Wasn't able to find the previous bug for this, so opening a new one. http://lists.libre-soc.org/pipermail/libre-soc-dev/2020-November/001173.html https://groups.google.com/g/comp.arch/c/o_TbFGhgokA/m/1eucHw4oAwAJ
Basic idea: get around powerpc opcode being in 3rd byte by conceptually swapping the order 16-bit halves of each 32-bit word are read from instruction memory. Read bytes in the zero-based order: 2,3, 0,1, 6,7, 4,5, 10,11, 8,9, ... Diagram: BE version: bytes 0,1: 16-bit instruction -> executed 1st bytes 2,3: msb 2-bytes of 32-bit instruction -+-> executed 2nd bytes 4,5: lsb 2-bytes of 32-bit instruction -+ bytes 6,7: 16-bit instruction -> executed 3rd bytes 8-11: 32-bit instruction -> executed 4th LE version: bytes 0,1: msb 2-bytes of 32-bit instruction --+ bytes 2,3: 16-bit instruction -> executed 1st +-> executed 2nd bytes 4,5: 16-bit instruction -> executed 3rd | bytes 6,7: lsb 2-bytes of 32-bit instruction --+ bytes 8-11: 32-bit instruction -> executed 4th
(In reply to Jacob Lifshay from comment #0) > Wasn't able to find the previous bug for this, so opening a new one. thanks jacob. i vaguely recall the discussion, i can't remember where. on seeing the explanation clearly laid out on comp.arch i think it's a really good solution because it doesn't interfere or get confused with OpenPOWER LE/BE mode. i mean, it *is* LE/BE swapping, but at the 2x16-bit granularity level where LE/BE is normally byte-level swapping. i will add a stub wiki page for this, linked off of openpower/sv
https://libre-soc.org/openpower/sv/major_opcode_allocation/ it's complicated but quite elegant, i like it. i am trying to think through how mixed 16/32/48 would actually work. it woukd be necessary i think to pop 16 bit instructions out of bytes 2+3 and leave 0+1 still at the front of the queue.

→ **STUDY MATERIAL**
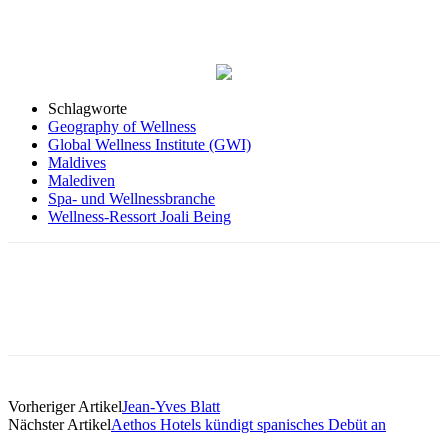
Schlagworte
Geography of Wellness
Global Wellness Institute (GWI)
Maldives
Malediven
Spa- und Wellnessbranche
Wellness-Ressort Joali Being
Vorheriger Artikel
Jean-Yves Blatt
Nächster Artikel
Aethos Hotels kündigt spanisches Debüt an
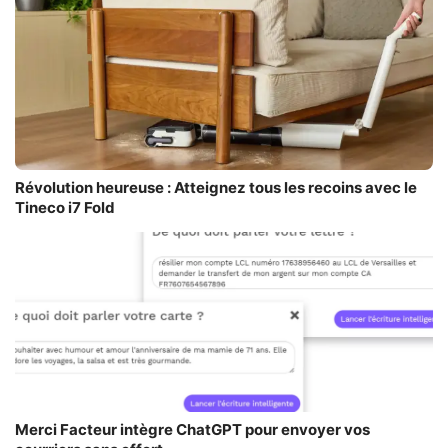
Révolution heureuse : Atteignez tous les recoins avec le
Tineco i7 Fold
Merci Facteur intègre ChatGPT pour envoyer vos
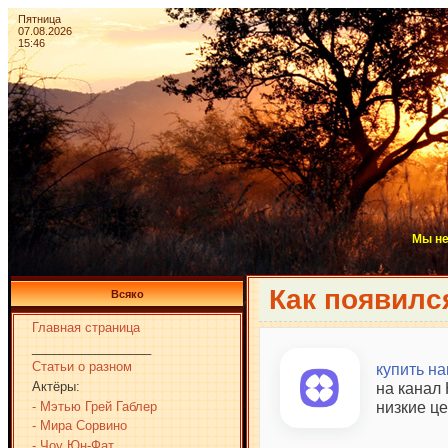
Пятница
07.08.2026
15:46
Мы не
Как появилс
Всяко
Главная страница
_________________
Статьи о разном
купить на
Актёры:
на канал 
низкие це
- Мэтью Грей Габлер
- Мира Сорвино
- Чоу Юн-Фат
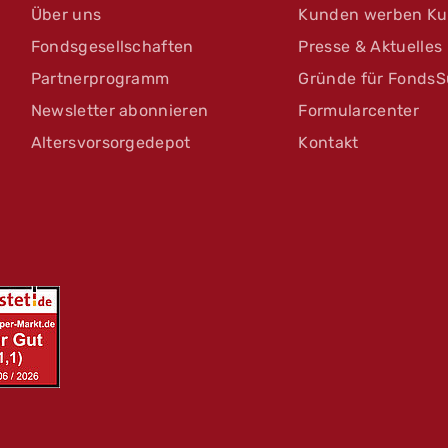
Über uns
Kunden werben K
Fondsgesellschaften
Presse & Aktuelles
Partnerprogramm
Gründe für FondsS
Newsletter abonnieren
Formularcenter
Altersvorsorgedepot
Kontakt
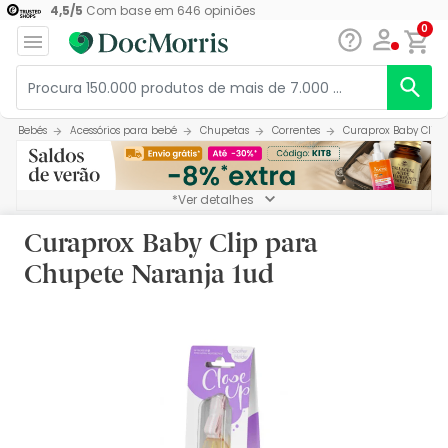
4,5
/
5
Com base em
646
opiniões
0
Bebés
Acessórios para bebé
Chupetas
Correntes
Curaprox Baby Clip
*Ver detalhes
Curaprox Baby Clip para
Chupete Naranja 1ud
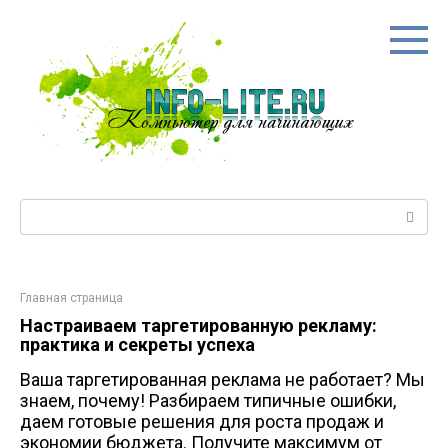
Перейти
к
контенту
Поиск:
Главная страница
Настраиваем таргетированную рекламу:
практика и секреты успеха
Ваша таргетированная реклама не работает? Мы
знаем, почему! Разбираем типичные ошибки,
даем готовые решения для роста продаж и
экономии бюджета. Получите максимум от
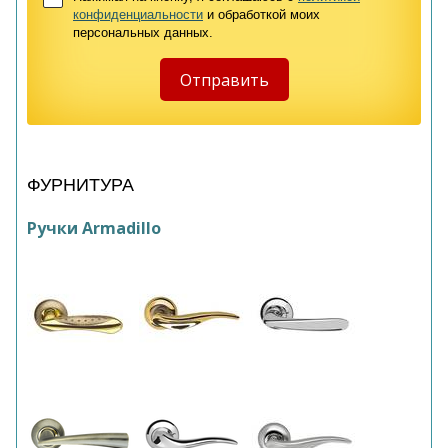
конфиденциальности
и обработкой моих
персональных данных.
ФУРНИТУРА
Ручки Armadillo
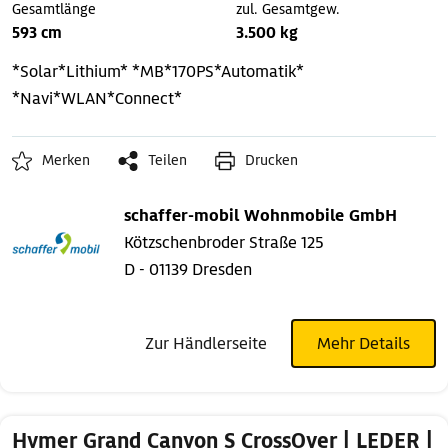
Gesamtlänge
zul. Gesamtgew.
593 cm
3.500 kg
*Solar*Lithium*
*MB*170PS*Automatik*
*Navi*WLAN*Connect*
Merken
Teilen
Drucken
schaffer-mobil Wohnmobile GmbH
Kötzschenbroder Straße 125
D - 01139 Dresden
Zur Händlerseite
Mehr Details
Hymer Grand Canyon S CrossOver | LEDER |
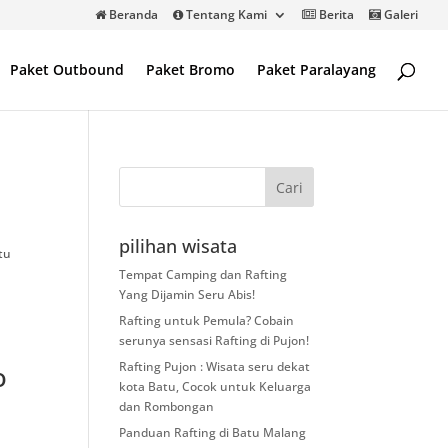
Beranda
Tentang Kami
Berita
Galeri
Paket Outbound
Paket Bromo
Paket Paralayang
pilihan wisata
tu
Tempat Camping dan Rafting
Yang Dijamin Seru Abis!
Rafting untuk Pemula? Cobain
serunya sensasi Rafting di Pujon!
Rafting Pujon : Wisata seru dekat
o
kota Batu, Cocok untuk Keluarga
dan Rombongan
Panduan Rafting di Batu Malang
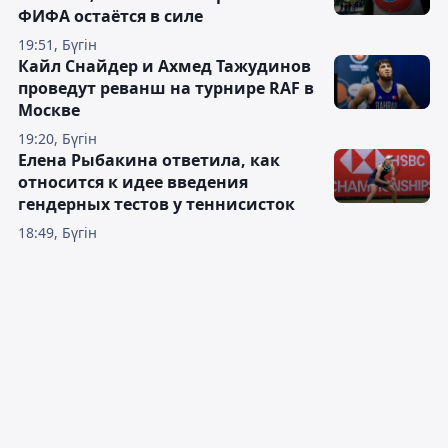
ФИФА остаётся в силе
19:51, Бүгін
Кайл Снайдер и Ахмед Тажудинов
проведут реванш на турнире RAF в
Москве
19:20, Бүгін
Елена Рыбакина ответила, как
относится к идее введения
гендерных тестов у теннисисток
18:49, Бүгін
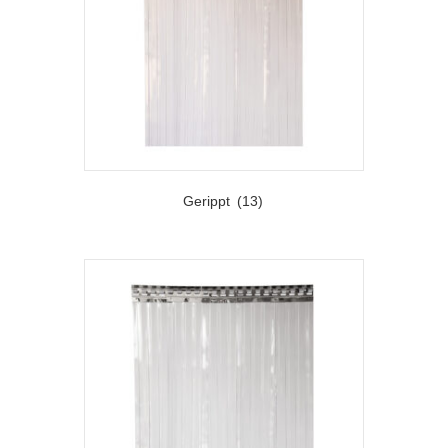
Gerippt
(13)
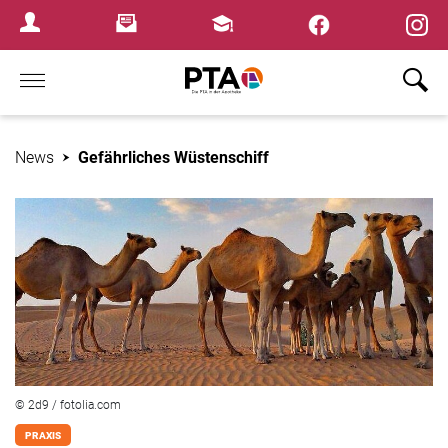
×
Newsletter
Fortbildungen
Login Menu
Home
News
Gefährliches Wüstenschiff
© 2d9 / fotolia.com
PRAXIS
==
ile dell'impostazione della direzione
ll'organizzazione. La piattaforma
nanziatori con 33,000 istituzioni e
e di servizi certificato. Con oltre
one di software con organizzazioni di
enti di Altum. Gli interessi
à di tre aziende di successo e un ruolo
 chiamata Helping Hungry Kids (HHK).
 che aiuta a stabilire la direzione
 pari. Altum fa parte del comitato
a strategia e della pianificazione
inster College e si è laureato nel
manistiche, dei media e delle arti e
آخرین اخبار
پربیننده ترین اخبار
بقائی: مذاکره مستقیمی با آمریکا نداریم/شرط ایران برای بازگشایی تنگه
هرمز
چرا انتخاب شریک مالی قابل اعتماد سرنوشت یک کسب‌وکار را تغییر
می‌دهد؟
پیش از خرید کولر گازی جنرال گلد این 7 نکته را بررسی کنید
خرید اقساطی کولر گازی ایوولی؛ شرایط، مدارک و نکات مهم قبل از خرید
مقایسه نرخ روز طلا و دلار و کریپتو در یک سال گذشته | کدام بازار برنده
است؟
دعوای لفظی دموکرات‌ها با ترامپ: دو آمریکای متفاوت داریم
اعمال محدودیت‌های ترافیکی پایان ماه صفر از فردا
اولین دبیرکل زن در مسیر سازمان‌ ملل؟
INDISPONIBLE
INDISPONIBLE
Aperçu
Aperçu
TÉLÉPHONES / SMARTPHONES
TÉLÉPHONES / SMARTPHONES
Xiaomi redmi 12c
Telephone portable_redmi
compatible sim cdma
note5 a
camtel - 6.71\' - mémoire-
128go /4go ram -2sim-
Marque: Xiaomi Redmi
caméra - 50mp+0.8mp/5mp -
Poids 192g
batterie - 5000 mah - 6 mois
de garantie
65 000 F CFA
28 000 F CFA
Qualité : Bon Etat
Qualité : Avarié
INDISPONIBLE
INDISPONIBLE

→ **TASK TO COMPLETE**
In the instruction-ordering thread, in what zero-based order are the bytes read from instruction memory?

→ **FINAL ANSWER**
2,3, 0,1, 6,7, 4,5, 10,11, 8,9, and so on.